Figures released Friday show Amaya’s revenue rising 10% year-on-year to US$317.3m in the first three months of 2017, while adjusted earnings shot up 22% to $151m and net earnings rose 18.5% to $65.7m, thanks in part to an $11.6m reduction in general and administrative expenses.
The parent company of PokerStars reported online poker revenue inching up 1.1% to $218.7m, the first such rise in three quarters. However, the poker numbers were flat in constant currency terms.
The company’s efforts to pivot away from its pure poker roots continue to pay off, as poker’s share of the overall revenue pie fell to 69% in Q1, down from 75% in the same period last year. Combined casino/sports revenue shot up 47% to $88.3m.
Quarterly active unique poker customers rose from 2.47m in Q1 2016 to 2.53m this year. Casino actives surged from 470k to 660k, while sportsbook customers rose from 170k to 280k.
OTHER VERTICALS’ GROWTH PLANS
Amaya paid an additional $75m in deferred payments to PokerStars former owners last month, and the company expects to pay the remaining $47.5m by the end of June. On Friday’s earnings call, Amaya CEO Rafi Ashkenazi said the removal of this burden would free up cash to finally engage in some serious external marketing of its casino and sportsbook products ahead of the start of a new football season this August.
Ashkenazi said Amaya was currently spending around 13% of revenue on marketing, well below the +20% level spent by Amaya’s rivals. Two-thirds of the new marketing push will focus on the sportsbook and the rest on casino, as the latter still needs to develop a strong affiliate network.
NEW/OLD MARKETS
Amaya’s previous forecasts had suggested the company’s casino would be available to around 50% of its poker customers by this time, but the percentage now stands at 74%. Ashkenazi said Amaya decided to introduce casino into more grey/black markets based on legal advice and the actions of some of its bolder rivals (we’re looking at you, GVC Holdings).

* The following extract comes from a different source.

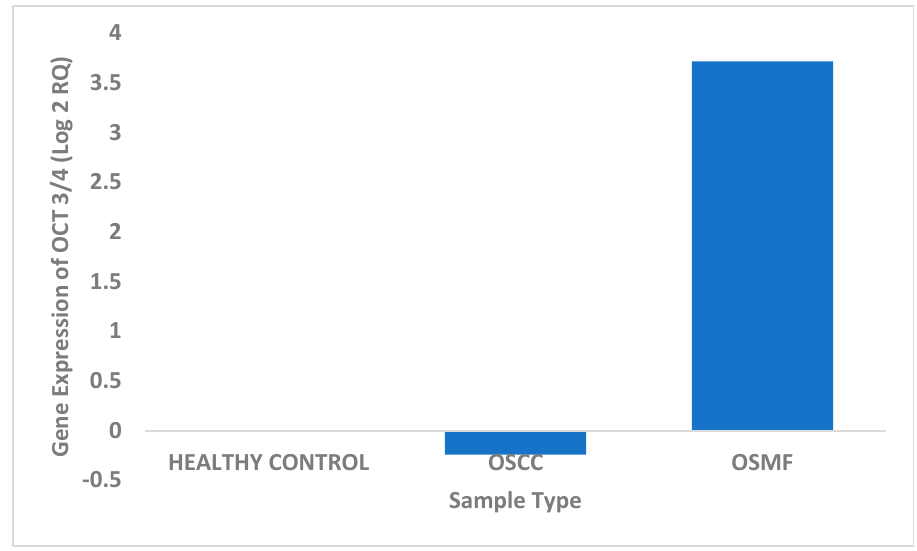
Table 4. Expression levels of OCT 3/4 in OSCC, OSMF and healthy control samples.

Case in point: Russia, where PokerStars will host a live event at a Sochi casino later this month. Ashkenazi said Amaya had recently resumed television marketing in Russia after a two-year break, despite his uncertainty that the country would approve online poker or casino gambling this year. (For the record, no one expects Russia to take this step anytime soon.)

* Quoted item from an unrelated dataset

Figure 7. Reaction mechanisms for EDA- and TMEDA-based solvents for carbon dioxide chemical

Ashkenazi said Amaya hoped to commence poker operations in India by Q3, or by Q4 at the latest. While Ashkenazi views the market quite positively, he doesn’t expect it will result in any significant revenue this year.

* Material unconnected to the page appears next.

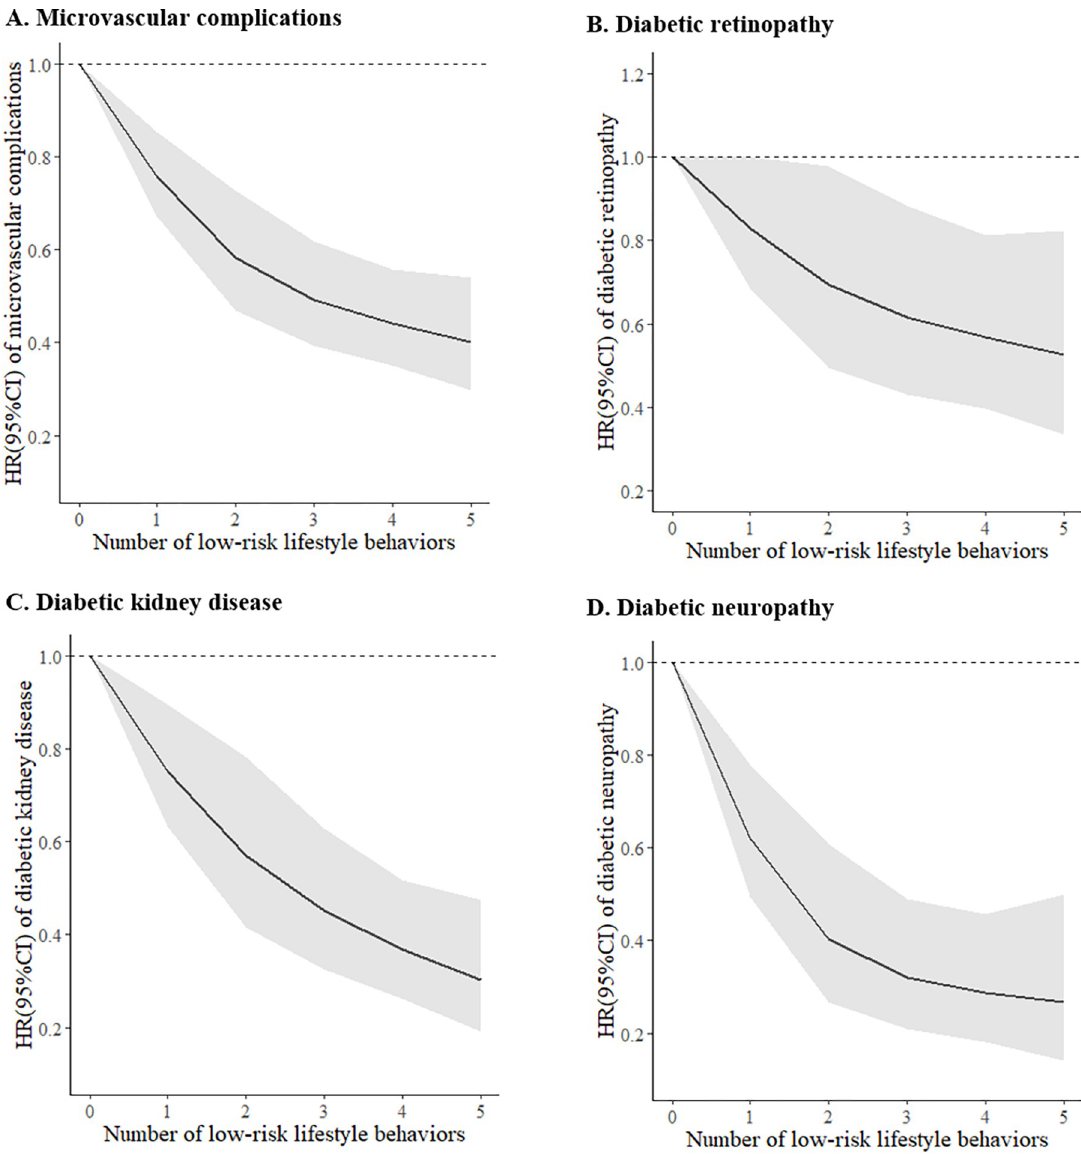
Fig 1. Dose–response relationship of the healthy lifestyle score with risk of microvascular complications among individuals with T2D. X-axis showed the numbers of low-risk lifestyle behaviors, and y-axis showed the HRs of the composite microvascular complications ( A ), diabetic retinopathy ( B ), diabetic kidney disease ( C ), and diabetic neuropathy ( D ). Black curves were HRs, and grey zones were 95% CIs. Multivariable-adjusted models were adjusted for age (continuous, years), sex (male, female), ethnicity (White, others), education attainment (college or university degree, A/AS levels or equivalent or O levels/GCSEs or equivalent or other professional qualifications, or none of the above), Townsend Deprivation Index (continuous), sleep duration ( < 6, 6–8, or � 9 hours/ day), family history of CVD (yes, no), family history of hypertension (yes, no), prevalence of hypertension (yes, no), diabetes duration (continuous, years), HbA 1c (continuous, mmol/mol), use of diabetes medication (none, only oral medication pills, or insulin or others), use of antihypertensive medication (yes, no), use of lipid-lowing medication (yes, no), and use of aspirin (yes, no). All P -nonlinearity were � 0.09 and all P for overall association were < 0.001 (except for diabetic retinopathy: P for overall association = 0.008). CI AU : AnabbreviationlisthasbeencompiledforthoseusedinFig 1 : Pleaseverifythatallentriesarecorrect : , confidence interval; CVD, cardiovascular disease; HR, hazard ratio; T2D, type 2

Amaya expects Australia to formally approve its ban on online poker and casino products this month, and Ashkenazi said the company would exit the country within 30 days of parliament approving the measure.
AMAYA NAME, MAILING ADDRESS LIVING ON BORROWED TIME
Amaya is proposing to change its corporate name to The Stars Group Inc., as a way of more accurately reflecting its bread-and-butter PokerStars operations and – presumably – putting further distance between itself and former CEO David Baazov, whose insider trading charges and other potentially criminal shenanigans have caused the company no shortage of image problems over the past year.
Amaya also proposes moving its corporate HQ from Montreal to Toronto to “more effectively manage its business and affairs” and to be closer to its new chief financial officer, who has yet to be named but apparently works out of T.O.
Shifting locales based on a single executive hire is either a sign of how much Amaya values its new CFO or an eagerness to distance itself from Quebec’s pesky securities regulators, who have made Amaya’s life miserable in the wake of Baazov’s insider trading scandals.
Shareholders will be asked to approve both the move and the corporate rebrand at Amaya’s 2017 annual general meeting this summer.
M&A FOCUS ON CUSTOMER ACQUISITION
On Thursday, Amaya confirmed the appointment of former William Hill exec Robin Chhabra to the new position of Chief Corporate Development Officer. Chhabra, who will officially join Amaya in September, has been enlisted to assist Amaya with mergers & acquisitions activity.
While Amaya has flirted with rivals over potential mergers, Chhabra’s initial focus is expected to focus on acquiring an external sportsbook product. Ashkenazi told analysts that Amaya valued acquiring new sports customers over new technology.
Finally, Amaya offered a brief update on its legal woes in Kentucky, where PokerStars’ pre-Amaya operations resulted in the state hitting the firm with a $290m civil judgment. Amaya said it expects oral arguments to commence early next year with a final ruling possibly being issued by spring or summer.